▸ TASK ITEM:
For each statement, say yes or no to whether it agrees with the hallucination evaluation text, and quote the words of the text that decide it. 1. The scoreToTitle field maps hallucination scores to descriptive titles. 2. The systemPromptDefault prompt is used when contexts and conversation history are available. 3. Responses are sorted into four hallucination levels.

▸ SOURCE DOCUMENT:
Field Name	Description	Type	Default Value	Required
`enabled`	Whether to enable the chunk relevancy sort.	boolean	`false`	Yes
`name`	Name of the metric to be calculated.	string	`hallucination`	Yes
`languageModel`	Language model to be used	Language Model Info	`AZURE_GPT_4o_2024_1120`	No
`additionalLlmOptions`	Additional parameters for the LLM	dict	`{}`	No
`customPrompts`	Dictionary with prompts.	dict	See Nested Parameters below	No
`scoreToLabel`	Mapping of hallucination scores to labels	dict	See Default Configuration above	No
`scoreToTitle`	Mapping of hallucination scores to descriptive titles	dict	See Default Configuration above	No

Nested Parameters

customPrompts

Field Name	Description	Type	Default Value
`systemPrompt`	System prompt for hallucination check	string	See Default Configuration above
`userPrompt`	User prompt for hallucination check	string	See Default Configuration above
`systemPromptDefault`	System prompt used if no contexts and conversation history available for hallucination evaluation	string	See Default Configuration above
`userPromptDefault`	User prompt used if no contexts and conversation history available for hallucination evaluation	string	See Default Configuration above

Conclusion

Hallucination evaluation is a critical component in the effective deployment of RAG-based systems. By categorizing responses into Low, Medium, and High hallucination levels, the system can provide users with valuable insights into the reliability of the generated content. This evaluation process not only enhances user confidence but also supports the responsible use of AI in contexts where accuracy is crucial.

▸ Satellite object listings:
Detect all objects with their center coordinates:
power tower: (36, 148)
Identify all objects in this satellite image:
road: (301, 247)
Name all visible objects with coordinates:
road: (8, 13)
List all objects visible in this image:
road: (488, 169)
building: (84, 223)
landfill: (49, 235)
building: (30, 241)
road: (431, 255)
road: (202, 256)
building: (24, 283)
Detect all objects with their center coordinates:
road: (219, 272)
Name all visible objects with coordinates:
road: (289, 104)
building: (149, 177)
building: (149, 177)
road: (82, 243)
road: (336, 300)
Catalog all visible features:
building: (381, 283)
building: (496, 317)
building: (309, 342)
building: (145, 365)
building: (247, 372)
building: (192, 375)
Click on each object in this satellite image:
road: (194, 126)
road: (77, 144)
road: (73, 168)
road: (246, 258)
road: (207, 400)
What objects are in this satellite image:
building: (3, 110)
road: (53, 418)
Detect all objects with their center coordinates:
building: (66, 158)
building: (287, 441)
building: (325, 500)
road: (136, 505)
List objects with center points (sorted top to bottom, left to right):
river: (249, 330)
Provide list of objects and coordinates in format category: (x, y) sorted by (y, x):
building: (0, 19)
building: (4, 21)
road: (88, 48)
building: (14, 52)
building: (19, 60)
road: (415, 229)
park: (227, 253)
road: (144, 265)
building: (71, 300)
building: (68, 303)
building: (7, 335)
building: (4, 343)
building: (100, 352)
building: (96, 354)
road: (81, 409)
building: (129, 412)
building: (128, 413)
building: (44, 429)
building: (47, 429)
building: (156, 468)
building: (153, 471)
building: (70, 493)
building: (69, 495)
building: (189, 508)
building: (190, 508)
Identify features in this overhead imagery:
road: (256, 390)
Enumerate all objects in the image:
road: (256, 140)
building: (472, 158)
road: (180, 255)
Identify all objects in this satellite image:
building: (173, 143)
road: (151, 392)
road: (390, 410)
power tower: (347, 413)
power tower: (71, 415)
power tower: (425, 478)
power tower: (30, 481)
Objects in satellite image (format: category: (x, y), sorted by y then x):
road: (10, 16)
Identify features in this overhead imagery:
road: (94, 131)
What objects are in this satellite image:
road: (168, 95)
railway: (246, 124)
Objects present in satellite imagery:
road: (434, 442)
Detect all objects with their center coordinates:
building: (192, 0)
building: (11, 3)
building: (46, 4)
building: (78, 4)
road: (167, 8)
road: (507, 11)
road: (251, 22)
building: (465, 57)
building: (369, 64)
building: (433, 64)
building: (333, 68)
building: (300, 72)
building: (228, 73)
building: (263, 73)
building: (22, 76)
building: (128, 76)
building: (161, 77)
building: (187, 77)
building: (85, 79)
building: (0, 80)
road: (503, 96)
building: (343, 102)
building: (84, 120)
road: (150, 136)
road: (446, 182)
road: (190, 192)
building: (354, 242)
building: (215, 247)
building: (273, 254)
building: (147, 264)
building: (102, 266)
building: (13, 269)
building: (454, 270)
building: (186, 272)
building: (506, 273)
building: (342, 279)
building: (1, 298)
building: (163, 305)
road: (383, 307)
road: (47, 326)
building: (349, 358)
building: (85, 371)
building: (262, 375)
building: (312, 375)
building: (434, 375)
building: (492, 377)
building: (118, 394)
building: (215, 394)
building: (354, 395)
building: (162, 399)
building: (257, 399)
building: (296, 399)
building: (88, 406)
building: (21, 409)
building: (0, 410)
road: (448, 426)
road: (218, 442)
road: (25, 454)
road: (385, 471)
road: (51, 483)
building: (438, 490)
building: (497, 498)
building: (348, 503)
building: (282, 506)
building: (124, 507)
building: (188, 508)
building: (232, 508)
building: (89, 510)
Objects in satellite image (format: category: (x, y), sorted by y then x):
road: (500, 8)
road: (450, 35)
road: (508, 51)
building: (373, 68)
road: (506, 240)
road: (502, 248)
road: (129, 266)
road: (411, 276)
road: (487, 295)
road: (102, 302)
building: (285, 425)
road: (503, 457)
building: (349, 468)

▸ PROBLEM SOLUTION:
1. Yes: "Mapping of hallucination scores to descriptive titles"
2. No: "System prompt used if no contexts and conversation history available for hallucination evaluation"
3. No: "By categorizing responses into Low, Medium, and High hallucination levels"